▶ _Excerpted text_
--
Ethereum in 2025: From Confusion to New Meaning

The year 2025 has become a period of profound reinvention for Ethereum. Amid campaigns by prominent personalities, various application development strategies, technical innovations, and occasional hints of hacking, market performance has not met expectations. Ethereum is positioned in an ambiguous space that is difficult to define: as an asset, it lacks the pure commodity features and monetary consensus that Bitcoin possesses; as a platform, it faces direct competition from high-performance networks like Solana and Hyperliquid, which are more attractive to investor models due to throughput and fee capture mechanics. The Dencun upgrade in 2024 did not lead to the anticipated recovery but instead created new challenges to narrative consistency. This ambiguous position has raised existential questions: Is Ethereum still sustainable? Where does it truly belong? Does it still have a clear business model? Can it survive in a post-Fusaka world?

Introduction: Utopia and Reality

Perhaps it is not widely known that Singapore, despite its reputation for strict governance, once harbored its own utopian dreams. Lee Kuan Yew once envisioned transforming prisons through “love,” but reality taught him a harsh lesson. In the 1950s, Singapore was out of control due to organized gang activities—over 300 active groups with 50,000 members (6% of the population), affecting all sectors of the economy.

Lee Kuan Yew decided to implement the Criminal Law Temporary Provisions Act—giving police the power to detain suspected threats without trial. Effective in restoring security, but prisons overflowed. Devan Nair, leader of the Workers’ Party, proposed a “utopian prison model”—a combination of prison, community, and farming without walls, high fences, or armed guards, aiming to transform people through collective labor and community trust.

This idea was realized in 1960 on Pulau Senang, a small island off Singapore. Warden Daniel Dutton believed that humans are inherently good, and through trust and honorable work, even criminals could change. No walls, barbed wire, or weapons. The recidivism rate was only 5%—called a “miracle in human transformation history” by the media.

However, in July 1963, the experiment spiraled out of control. When a carpenter refused to work on the weekend, tensions that had long been hidden erupted. Prisoners rioted, Dutton was killed, and the buildings they had constructed were burned down. The island of “Senang” became a symbol of how idealism can fail against human nature.
--
▶ _Supplied information_
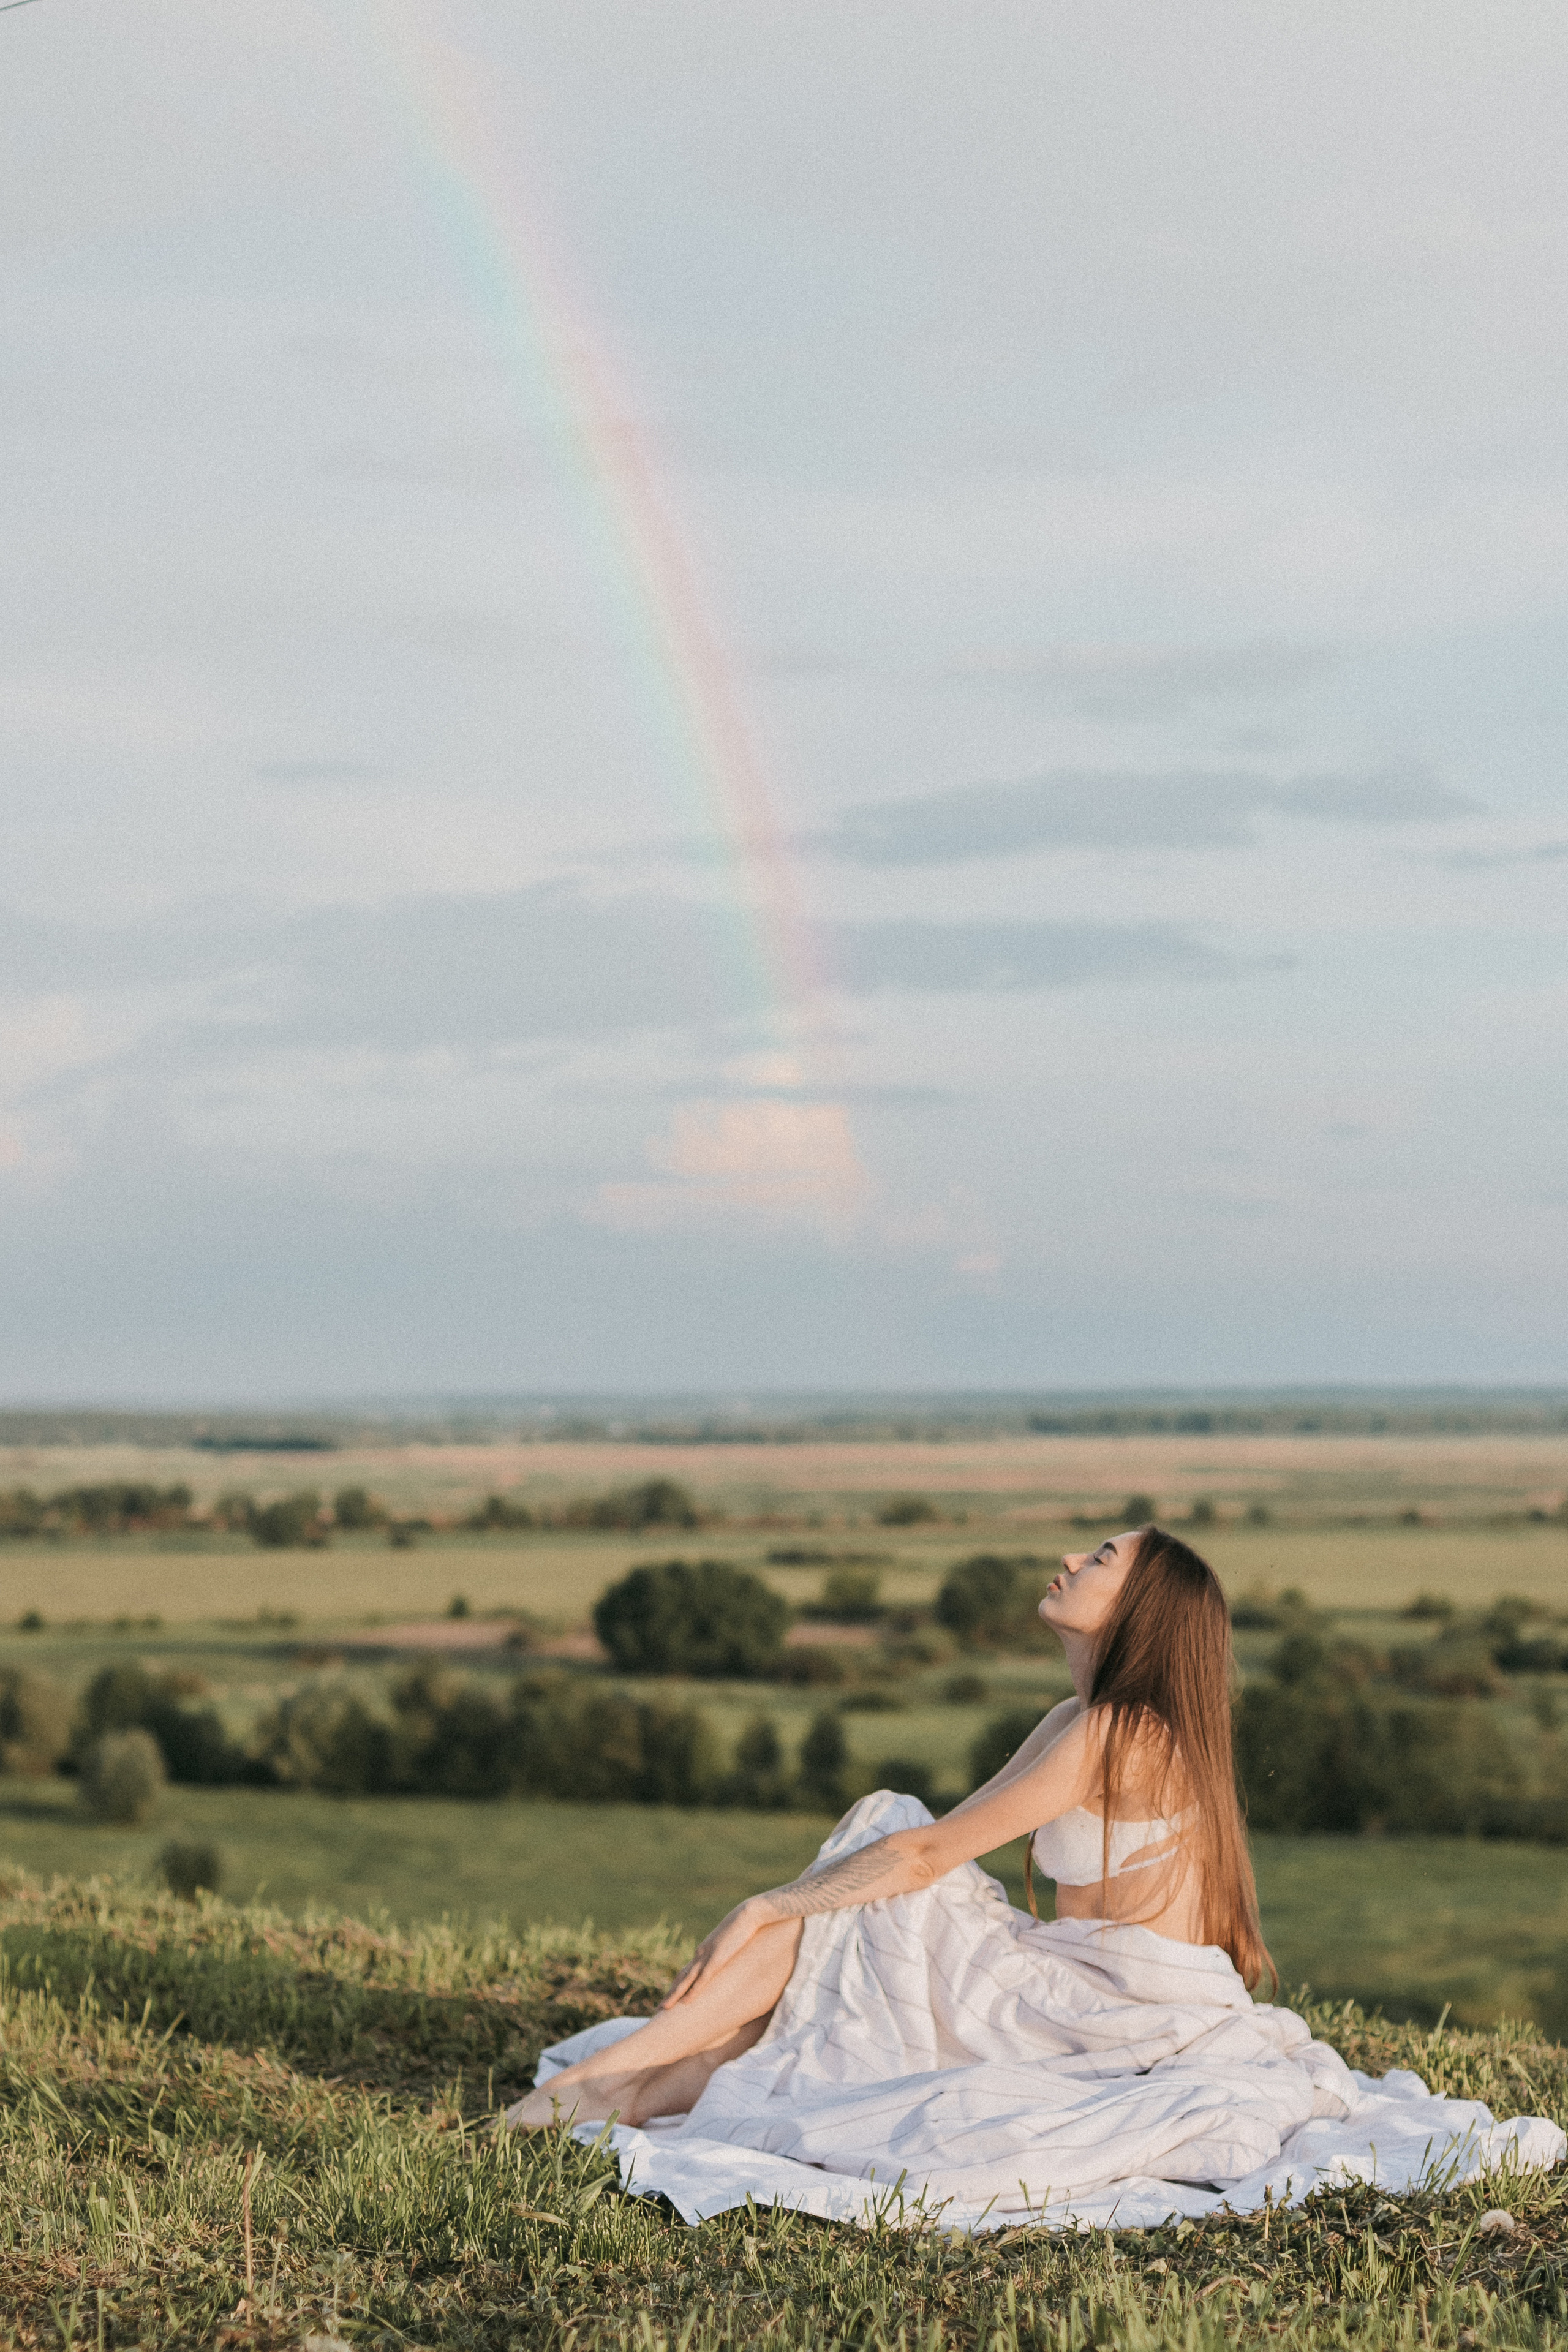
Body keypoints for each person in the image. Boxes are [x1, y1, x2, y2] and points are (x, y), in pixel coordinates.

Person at [505, 1521, 1270, 2131]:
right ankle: (619, 2095)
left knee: (882, 1849)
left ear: (1141, 1609)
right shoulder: (1082, 1719)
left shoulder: (1124, 1736)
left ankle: (592, 2088)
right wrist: (811, 1906)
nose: (1070, 1557)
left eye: (1100, 1557)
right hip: (1073, 1991)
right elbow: (943, 1841)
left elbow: (925, 1856)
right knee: (842, 1935)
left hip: (1109, 2019)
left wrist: (766, 1906)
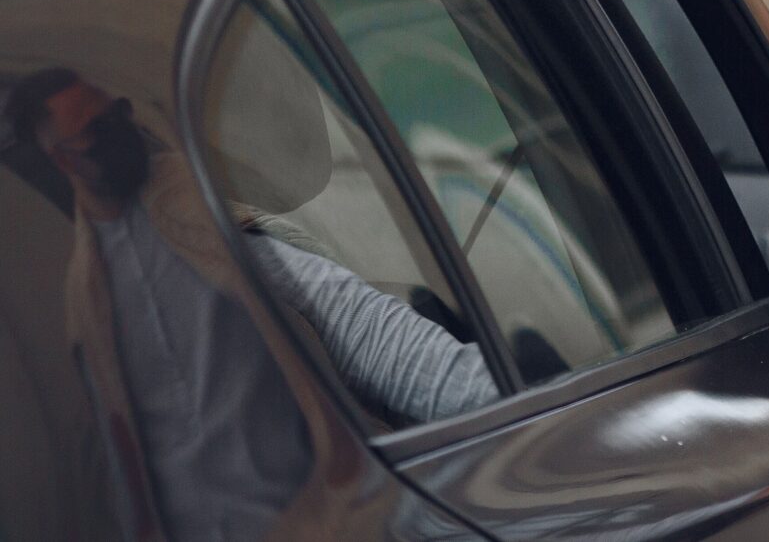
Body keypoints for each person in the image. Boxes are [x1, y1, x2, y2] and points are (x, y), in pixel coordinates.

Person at [7, 69, 496, 542]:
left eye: (118, 112)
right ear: (62, 160)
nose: (117, 131)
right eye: (95, 129)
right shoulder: (84, 301)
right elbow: (119, 467)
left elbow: (354, 322)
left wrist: (495, 400)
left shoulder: (199, 217)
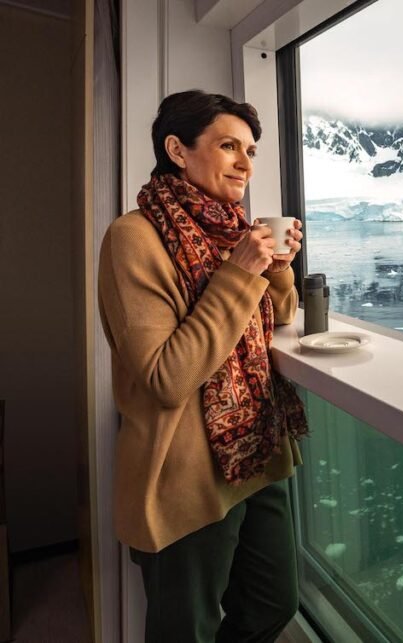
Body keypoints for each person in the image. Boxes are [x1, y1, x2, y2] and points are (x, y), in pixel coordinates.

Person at [98, 90, 309, 643]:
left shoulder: (230, 231)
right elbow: (166, 378)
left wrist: (278, 268)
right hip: (185, 475)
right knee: (183, 630)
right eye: (228, 146)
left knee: (273, 605)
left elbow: (274, 317)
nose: (246, 163)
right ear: (177, 149)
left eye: (252, 150)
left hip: (257, 454)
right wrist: (241, 273)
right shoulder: (133, 238)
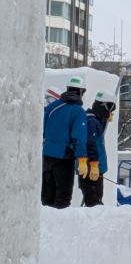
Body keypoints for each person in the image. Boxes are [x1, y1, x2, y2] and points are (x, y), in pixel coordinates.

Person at [42, 74, 88, 208]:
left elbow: (44, 130)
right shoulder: (78, 112)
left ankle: (45, 225)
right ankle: (58, 227)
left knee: (47, 196)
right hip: (64, 158)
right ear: (81, 92)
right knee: (62, 197)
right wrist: (82, 159)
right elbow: (79, 137)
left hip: (47, 156)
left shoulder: (52, 107)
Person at [79, 90, 116, 207]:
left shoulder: (95, 120)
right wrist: (94, 165)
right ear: (102, 106)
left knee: (97, 200)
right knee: (94, 203)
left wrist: (105, 120)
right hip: (90, 168)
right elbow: (90, 144)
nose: (110, 112)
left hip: (96, 169)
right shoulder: (91, 121)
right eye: (109, 108)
--
▶ _Exercise prompt_
Carry the Ethereum essay forward from its last sentence. The material placed after the Ethereum essay is separate from it.

▶ _Response to the task_
In March 2024, Ethereum launched its own “Pulau Senang experiment”—the Dencun upgrade along with EIP-4844. Like Dutton’s removal of the “economic wall” (Gas fees) in the system, Ethereum core developers eliminated the high costs between L1 and L2. They believed that with cheap Blob data space, prosperity would return to the mainnet and foster a win-win ecosystem.

But history repeated itself. Just as prisoners did not thank but rebelled, in 2025, L2 protocols did not return wealth to L1 but instead “seized” its economy. Layer 2 networks are earning hundreds of thousands of dollars daily, while Ethereum L1 only receives a few dollars from Blob rentals.

Ethereum’s Purpose: Commodity or Technology Stock?

The main problem in 2025 is Ethereum’s identity crisis in capital markets. Investors are accustomed to categorizing crypto assets into two buckets: “digital commodity” for store of value (like Bitcoin) and high-growth “tech stock” for user monetization (like Solana). Ethereum has tried to be both—“Ultra Sound Money” and “World Computer.” But the market environment of 2025 is unforgiving to this dual narrative strategy.

As a Commodity: Although ETH is core collateral in DeFi, its variable supply (inflation and deflation) and staking mechanisms make it hard to consider as “digital gold.” Bitcoin’s fixed supply and energy backing are solid commodity traits, while Ethereum’s complex economy hampers institutional adoption from traditional finance.

As a Tech Platform: Viewing Ethereum as a tech company, the key revenue metric drastically declined in the first three quarters of 2025. In August, despite ETH reaching an all-time high price, network protocol revenue dropped 75% year-over-year, to just $39.2 million. For P/E or discounted cash flow valuation users, this signals a clear deterioration of the business model.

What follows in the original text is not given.